После короткого молчания кузнец откликнулся:

— Никишкой.

— Вот и ладно, дорогой, вот и ладно. Ты, видать, здесь недавно? Я этот подъем к Серпухову знавал, а кузни твоей не припомню.

— Недавно.

— Отколь сам–то?

— Здешний. — Никишка отвечал с явной неохотой, но купец пристал.

— Молодой. У кого ремеслу кузнечному учился?

«Вот привязался, исподнее выворачивает, — думал Никишка. — Так я тебе и скажу, как с Фомой работал, как на Паучиху спину гнул. Хоть и дома, а помолчать лучше, как–никак, кузня стоит не за серпуховскими стенами, а на краю посада. Не ровен час, узнает Паучиха. Старуха, чтоб беглого вернуть, на любой разбой пойдет».

Видно, старик почуял тревогу Никишки и, боясь хозяина рассердить, расспросы бросил, заговорил о другом.

— Ты, Иване, покажи кузнецу Пегашкино копыто.
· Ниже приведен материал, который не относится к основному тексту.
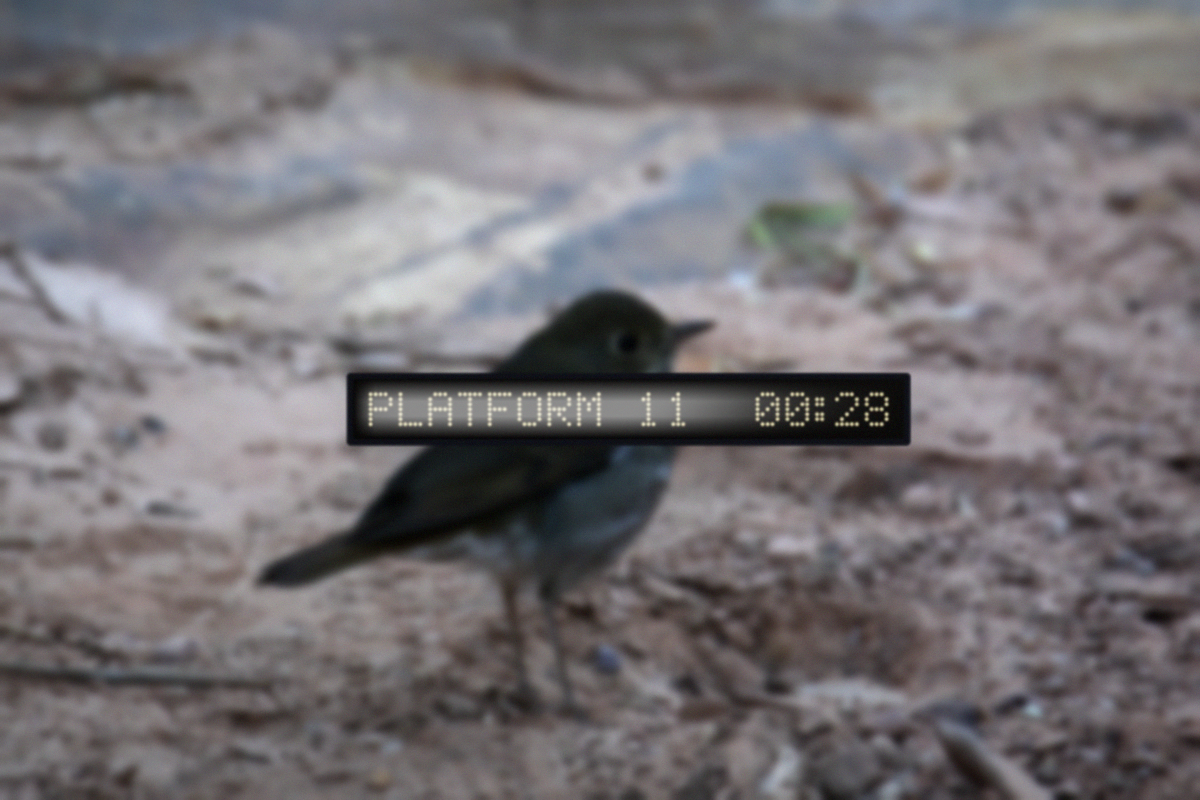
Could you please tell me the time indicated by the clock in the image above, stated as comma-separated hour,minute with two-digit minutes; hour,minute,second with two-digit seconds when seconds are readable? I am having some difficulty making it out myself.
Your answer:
0,28
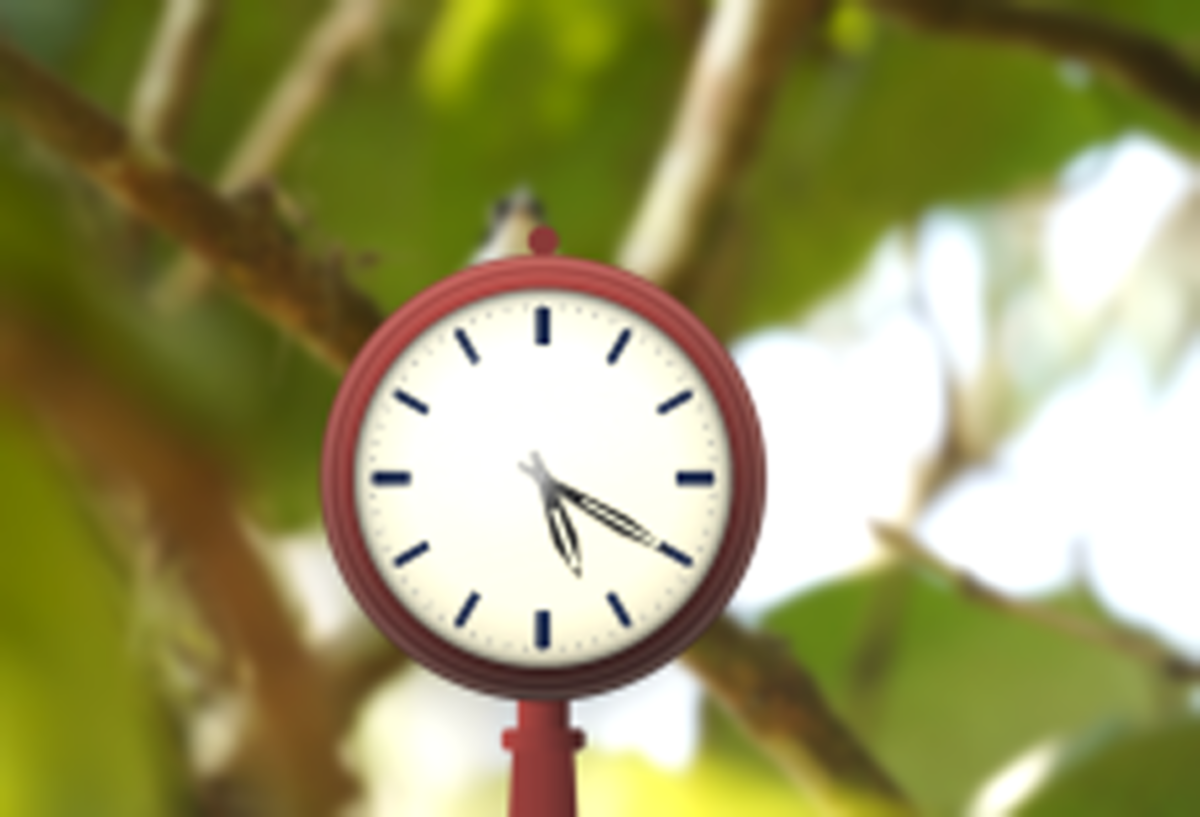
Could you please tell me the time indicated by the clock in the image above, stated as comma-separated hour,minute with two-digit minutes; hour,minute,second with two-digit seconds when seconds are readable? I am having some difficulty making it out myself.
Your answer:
5,20
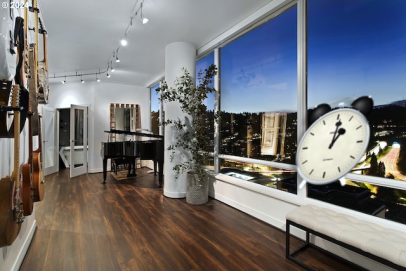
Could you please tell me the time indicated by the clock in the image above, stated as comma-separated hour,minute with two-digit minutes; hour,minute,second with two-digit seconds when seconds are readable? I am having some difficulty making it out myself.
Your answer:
1,01
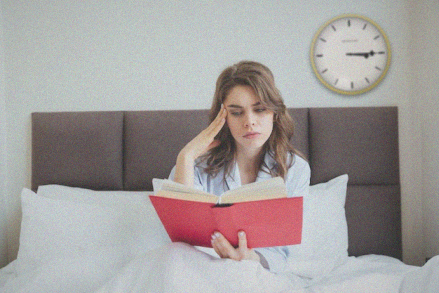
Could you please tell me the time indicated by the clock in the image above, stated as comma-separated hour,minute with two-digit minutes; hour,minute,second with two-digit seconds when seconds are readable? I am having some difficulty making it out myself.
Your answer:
3,15
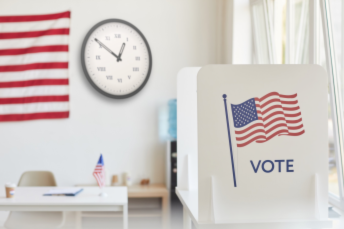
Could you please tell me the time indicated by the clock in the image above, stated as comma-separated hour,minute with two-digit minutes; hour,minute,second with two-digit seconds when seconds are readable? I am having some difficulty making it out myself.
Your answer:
12,51
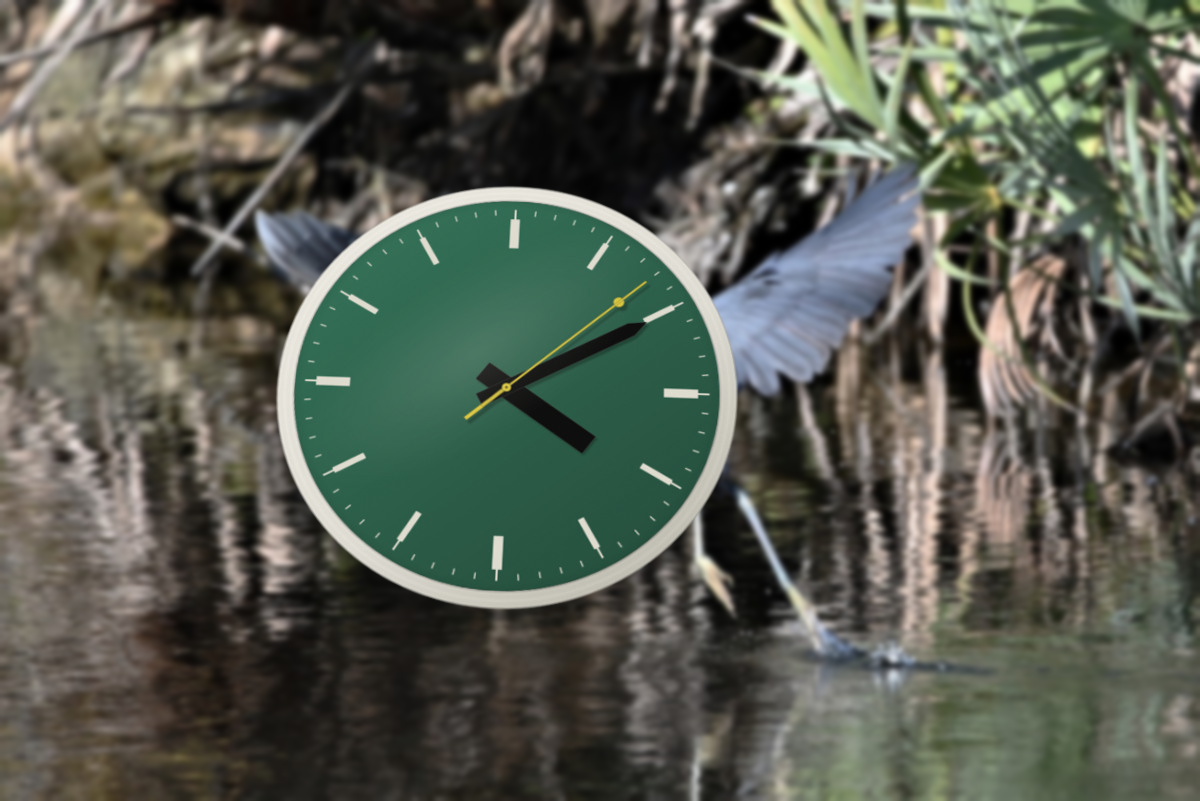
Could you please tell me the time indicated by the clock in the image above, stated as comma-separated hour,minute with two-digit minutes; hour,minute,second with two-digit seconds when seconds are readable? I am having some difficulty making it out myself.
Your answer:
4,10,08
Пока спутник старого купца распрягал коня, Никишка проводил старика в избу, вернувшись с фонарем, кратко приказал:

— Свети. — Осматривая копыто, Никишка только головой качал: — Подкова потеряна, копыто разбито. Издалече едете?

— Из Орды, — ответил Иван, поднимая фонарь с земли. Взглянув в это мгновение на него, Никишка чуть–чуть не ляпнул:

«Ишь ты каков! Уродятся же такие — из рыжих рыжие!» — Вовремя одумался, пробормотал, косясь на красные вихры:

— Пойдем в избу.

— Я тут под возом заночую. Старик не велит добро без присмотра оставлять.

— Он тебе отец или дед?

— Нет, просто знакомец. Я у него в товарищах.

Войдя в избу, Никишка поправил лучину в светце, она вспыхнула ярче. «И этот рыжий! Такой же!» — Никишка удивленно уставился на старика.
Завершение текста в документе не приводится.